= Problems to work on =
[1] Why does the Dundanion Castle text say visitors must not go inside the ruin? Answer in one to three sentences.
[2] According to the Dundanion Castle text, what date of construction does Colin Rynne give for the castle?

Introduction
Dundanion Castle is only about 700 metres from Blackrock village.
Stroll from the village up the Marina towards Pairc Ui Chaoimh. Walk through the first open field on your left towards Dundanion House on the hill and there nearly hidden in the trees to the right of the Dundanion House lie the ruins of Dundanion Castle.
This ivy-covered building may be one of the most historic castle ruins in Ireland and certainly one of the oldest structures in Cork city. Viewed from a distance, do not under any circumstances attempt to enter the old ruin, parts of it may be unsafe and it stands on private ground. The remains are very much hidden by the foliage of the trees in the summer, only some gable walls and a chimney can be seen. The castle outlines are much more visible in the winter.
One has now to imagine that before the Marina was constructed during the 1800s, the tidal waters of the River Lee once lapped on the rocky cliff shoreline in front of you. The solid stone remains of the impressive sloping slipway(“the Kea”) leading eastwards from below the castle ruins are clearly visible to this day.
This castle was once referred to as Galwaies Castle (probably built by the prominent Galwey family, which supplied many Lord Mayors to Cork City). It first appeared on maps around 1600. It seems to have predated Blackrock Castle.
Colin Rynne 1993* gives its date of construction as before 1564 and adds “the corbels, the projecting stones which supported the original wooden floors are clearly visible within the structure, which has fireplaces on the first and second floors”. In Rynne’s book is a photograph of a magnificent solid stone fireplace at the castle.

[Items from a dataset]
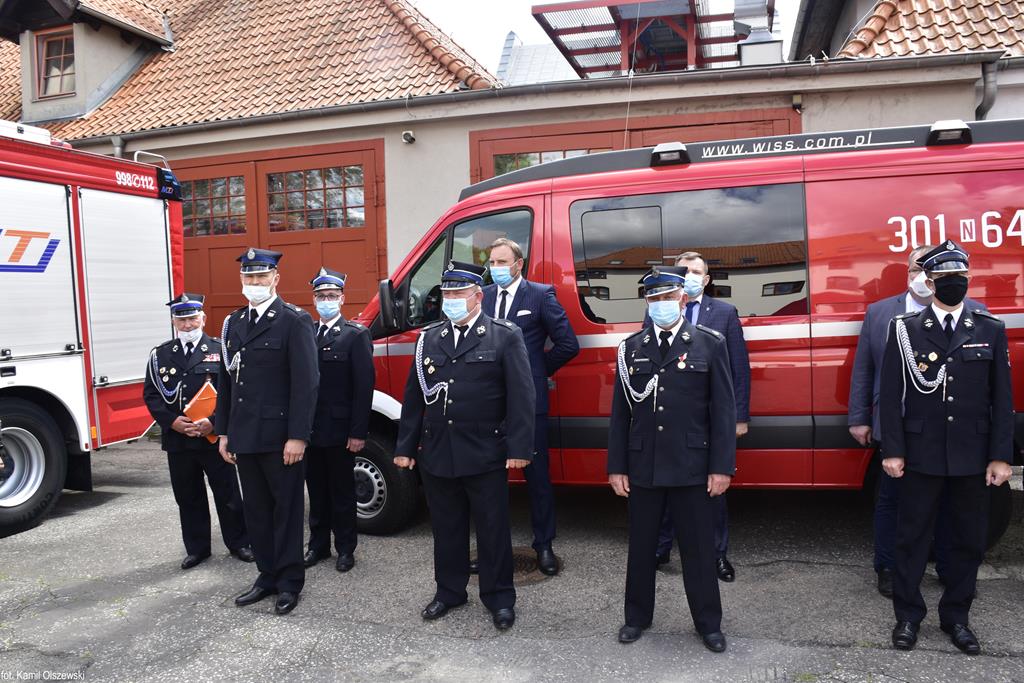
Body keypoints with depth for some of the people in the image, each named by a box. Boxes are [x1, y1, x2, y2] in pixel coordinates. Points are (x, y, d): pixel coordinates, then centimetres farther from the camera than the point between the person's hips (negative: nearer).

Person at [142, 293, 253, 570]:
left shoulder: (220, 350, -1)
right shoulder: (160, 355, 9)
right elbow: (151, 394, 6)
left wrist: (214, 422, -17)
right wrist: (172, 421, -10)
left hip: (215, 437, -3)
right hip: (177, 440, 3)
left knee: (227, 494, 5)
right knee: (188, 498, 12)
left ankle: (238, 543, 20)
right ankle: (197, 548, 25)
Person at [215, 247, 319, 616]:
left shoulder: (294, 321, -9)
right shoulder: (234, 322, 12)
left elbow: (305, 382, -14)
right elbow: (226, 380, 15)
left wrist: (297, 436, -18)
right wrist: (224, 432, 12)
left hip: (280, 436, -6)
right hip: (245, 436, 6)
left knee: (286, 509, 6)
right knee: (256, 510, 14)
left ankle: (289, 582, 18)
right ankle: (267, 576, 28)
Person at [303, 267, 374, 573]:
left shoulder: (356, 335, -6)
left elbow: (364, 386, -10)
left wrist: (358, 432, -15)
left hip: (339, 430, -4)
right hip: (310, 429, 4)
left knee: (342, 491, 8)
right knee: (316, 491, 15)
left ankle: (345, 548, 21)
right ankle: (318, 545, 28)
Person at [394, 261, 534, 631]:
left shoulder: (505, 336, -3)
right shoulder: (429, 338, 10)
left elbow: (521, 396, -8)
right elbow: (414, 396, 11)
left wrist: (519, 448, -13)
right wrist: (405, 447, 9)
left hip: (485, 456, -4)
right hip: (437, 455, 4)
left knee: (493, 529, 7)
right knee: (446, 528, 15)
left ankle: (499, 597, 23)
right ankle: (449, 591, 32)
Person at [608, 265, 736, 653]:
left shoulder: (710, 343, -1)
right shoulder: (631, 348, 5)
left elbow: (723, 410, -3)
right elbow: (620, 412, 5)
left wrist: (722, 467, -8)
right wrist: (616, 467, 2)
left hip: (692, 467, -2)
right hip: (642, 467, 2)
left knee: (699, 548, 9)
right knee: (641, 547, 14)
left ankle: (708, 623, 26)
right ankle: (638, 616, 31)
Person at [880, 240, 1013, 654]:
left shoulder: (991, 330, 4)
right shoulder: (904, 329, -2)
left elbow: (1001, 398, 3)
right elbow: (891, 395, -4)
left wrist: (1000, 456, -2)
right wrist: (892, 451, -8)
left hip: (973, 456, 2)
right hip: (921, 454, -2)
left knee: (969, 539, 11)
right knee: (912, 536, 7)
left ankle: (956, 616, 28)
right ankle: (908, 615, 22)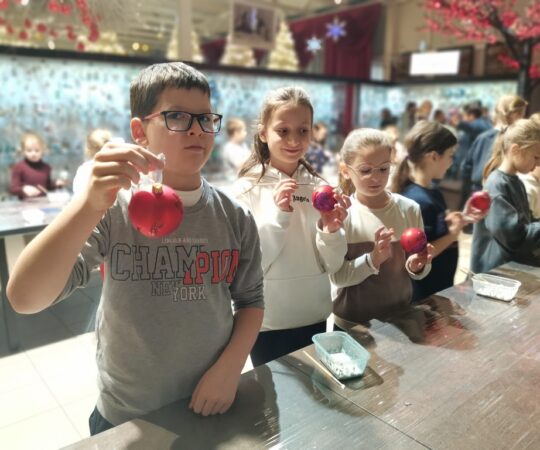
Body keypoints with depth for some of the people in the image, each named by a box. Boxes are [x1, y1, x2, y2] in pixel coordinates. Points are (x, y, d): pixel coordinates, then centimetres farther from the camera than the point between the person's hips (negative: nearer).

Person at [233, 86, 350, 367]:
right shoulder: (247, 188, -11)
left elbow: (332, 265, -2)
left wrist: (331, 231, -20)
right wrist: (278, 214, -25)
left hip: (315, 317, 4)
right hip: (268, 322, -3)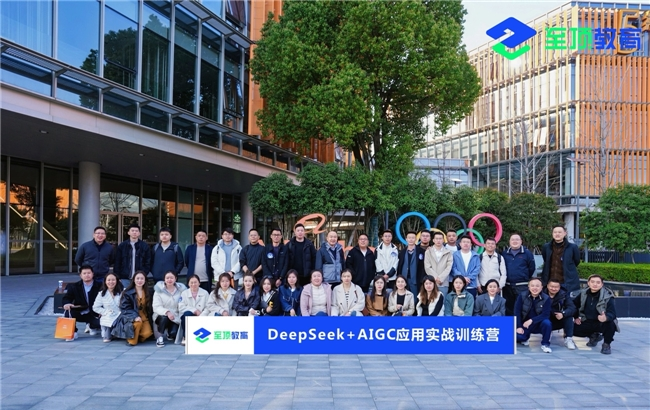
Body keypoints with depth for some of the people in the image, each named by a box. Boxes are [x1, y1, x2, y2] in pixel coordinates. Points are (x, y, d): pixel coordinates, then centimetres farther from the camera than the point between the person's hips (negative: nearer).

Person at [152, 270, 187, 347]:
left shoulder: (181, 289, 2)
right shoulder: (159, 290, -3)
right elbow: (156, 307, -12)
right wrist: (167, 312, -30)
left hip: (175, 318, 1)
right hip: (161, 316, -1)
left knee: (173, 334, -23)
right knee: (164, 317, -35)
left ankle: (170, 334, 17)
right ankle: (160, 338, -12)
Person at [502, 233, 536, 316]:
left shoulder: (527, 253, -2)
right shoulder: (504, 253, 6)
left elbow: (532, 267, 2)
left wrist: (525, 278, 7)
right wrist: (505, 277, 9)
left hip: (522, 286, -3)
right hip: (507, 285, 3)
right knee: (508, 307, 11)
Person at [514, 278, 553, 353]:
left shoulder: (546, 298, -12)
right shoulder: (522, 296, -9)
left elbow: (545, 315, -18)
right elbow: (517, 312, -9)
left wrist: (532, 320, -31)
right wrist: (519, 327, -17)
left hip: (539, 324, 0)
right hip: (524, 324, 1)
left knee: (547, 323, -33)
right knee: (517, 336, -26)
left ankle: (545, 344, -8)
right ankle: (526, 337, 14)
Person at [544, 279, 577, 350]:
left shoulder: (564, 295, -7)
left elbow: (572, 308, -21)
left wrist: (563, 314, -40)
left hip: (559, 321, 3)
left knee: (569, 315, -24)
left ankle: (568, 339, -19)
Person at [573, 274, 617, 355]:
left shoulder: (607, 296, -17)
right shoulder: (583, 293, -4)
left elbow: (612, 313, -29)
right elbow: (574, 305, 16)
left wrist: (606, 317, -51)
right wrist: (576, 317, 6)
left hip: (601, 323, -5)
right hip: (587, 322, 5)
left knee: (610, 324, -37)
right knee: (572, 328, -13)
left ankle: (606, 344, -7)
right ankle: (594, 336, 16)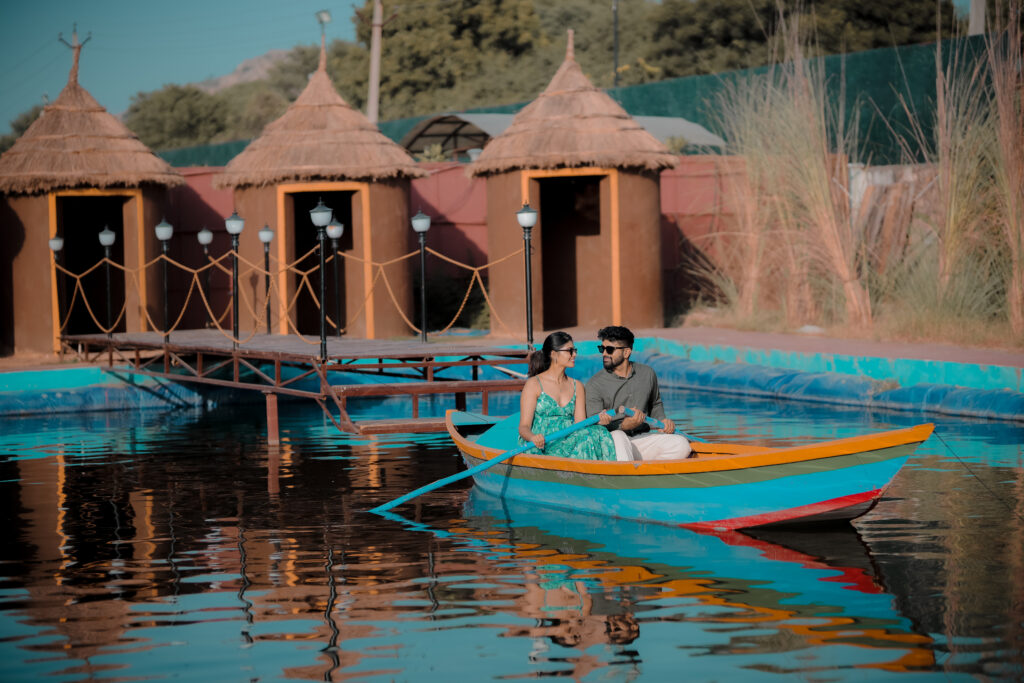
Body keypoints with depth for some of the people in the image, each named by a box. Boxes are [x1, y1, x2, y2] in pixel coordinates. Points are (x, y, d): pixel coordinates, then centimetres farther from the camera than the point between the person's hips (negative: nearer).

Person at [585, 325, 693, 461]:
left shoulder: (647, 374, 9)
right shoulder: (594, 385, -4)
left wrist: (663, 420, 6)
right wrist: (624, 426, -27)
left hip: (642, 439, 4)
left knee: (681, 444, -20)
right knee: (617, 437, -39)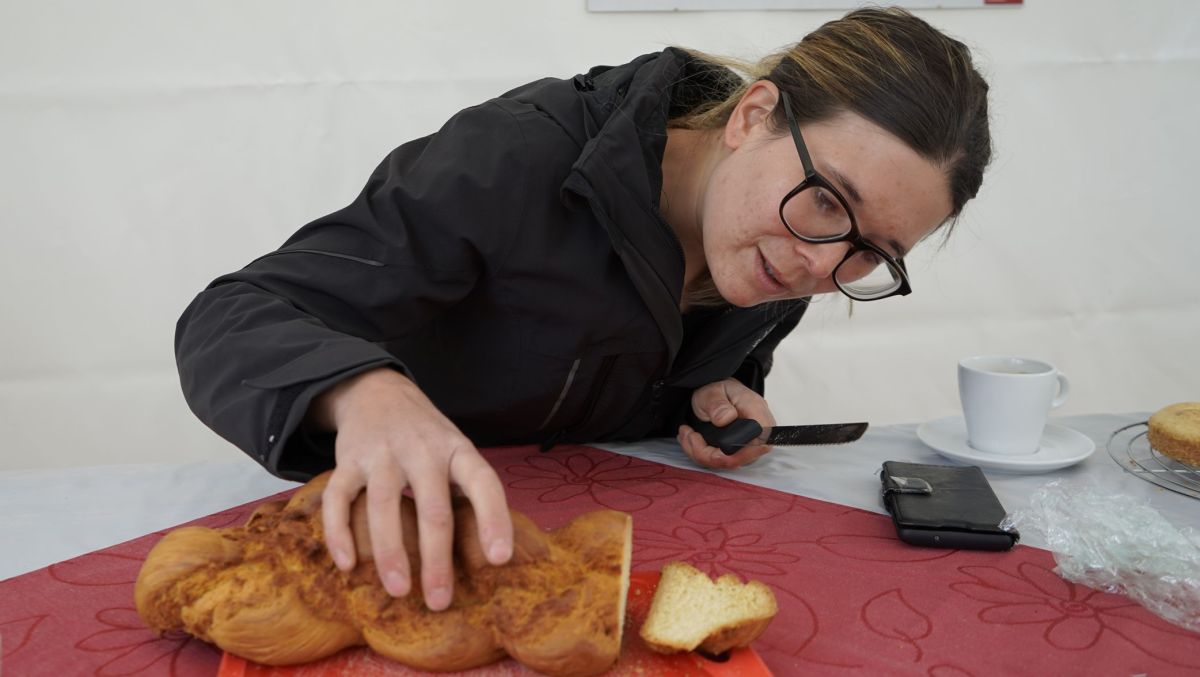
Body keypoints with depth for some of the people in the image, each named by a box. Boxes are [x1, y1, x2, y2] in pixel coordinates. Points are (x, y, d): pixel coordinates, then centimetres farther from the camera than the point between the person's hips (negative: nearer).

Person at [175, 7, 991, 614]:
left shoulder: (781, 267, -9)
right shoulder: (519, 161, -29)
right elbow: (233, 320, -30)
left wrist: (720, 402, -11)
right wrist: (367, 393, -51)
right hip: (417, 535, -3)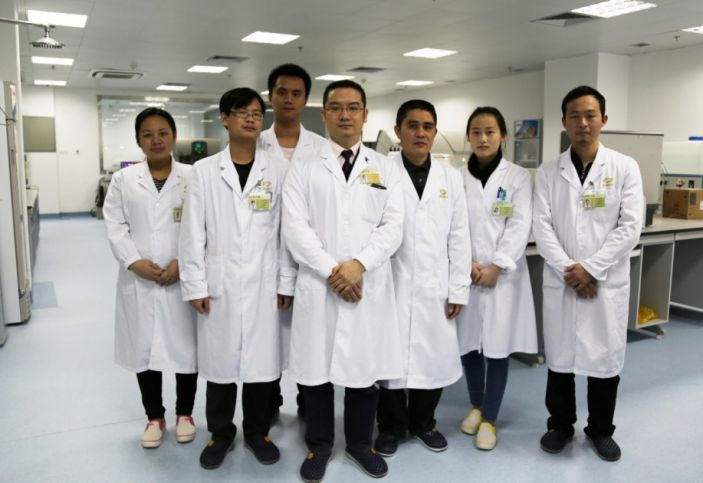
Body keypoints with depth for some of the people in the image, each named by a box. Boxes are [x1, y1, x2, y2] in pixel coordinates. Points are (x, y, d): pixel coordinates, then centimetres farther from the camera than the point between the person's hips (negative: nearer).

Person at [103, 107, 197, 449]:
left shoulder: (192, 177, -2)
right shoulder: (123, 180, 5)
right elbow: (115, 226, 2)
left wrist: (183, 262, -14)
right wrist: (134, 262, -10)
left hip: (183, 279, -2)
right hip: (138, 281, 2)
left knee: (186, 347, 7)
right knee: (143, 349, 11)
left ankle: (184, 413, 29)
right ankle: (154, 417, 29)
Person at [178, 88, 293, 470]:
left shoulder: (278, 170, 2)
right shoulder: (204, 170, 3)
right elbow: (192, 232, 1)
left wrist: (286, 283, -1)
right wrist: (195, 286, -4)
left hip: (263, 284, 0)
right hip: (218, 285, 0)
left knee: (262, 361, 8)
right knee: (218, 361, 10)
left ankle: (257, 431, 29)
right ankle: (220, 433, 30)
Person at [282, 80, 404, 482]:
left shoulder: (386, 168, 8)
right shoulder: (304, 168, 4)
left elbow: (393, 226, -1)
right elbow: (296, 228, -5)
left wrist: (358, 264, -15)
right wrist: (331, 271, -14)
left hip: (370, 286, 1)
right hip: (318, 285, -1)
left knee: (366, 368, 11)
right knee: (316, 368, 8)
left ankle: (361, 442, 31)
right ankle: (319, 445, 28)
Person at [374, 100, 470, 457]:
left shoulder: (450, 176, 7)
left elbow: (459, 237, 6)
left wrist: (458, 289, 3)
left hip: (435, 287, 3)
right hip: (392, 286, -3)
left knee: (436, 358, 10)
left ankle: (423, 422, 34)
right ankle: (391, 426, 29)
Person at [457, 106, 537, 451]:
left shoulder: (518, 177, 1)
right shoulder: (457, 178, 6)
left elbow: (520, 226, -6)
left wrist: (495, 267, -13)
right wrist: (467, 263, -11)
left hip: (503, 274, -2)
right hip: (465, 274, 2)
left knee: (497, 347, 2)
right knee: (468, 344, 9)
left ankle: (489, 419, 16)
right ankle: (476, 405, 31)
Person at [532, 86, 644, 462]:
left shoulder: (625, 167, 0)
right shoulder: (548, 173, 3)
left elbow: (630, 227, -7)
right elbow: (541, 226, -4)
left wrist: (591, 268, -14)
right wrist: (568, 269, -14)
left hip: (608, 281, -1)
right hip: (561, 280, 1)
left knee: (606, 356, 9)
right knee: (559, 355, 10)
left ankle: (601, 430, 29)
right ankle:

= Answers for this exercise =
[1] Visitors must not enter because parts of the ruin may be unsafe. It also stands on private ground.

[2] Before 1564.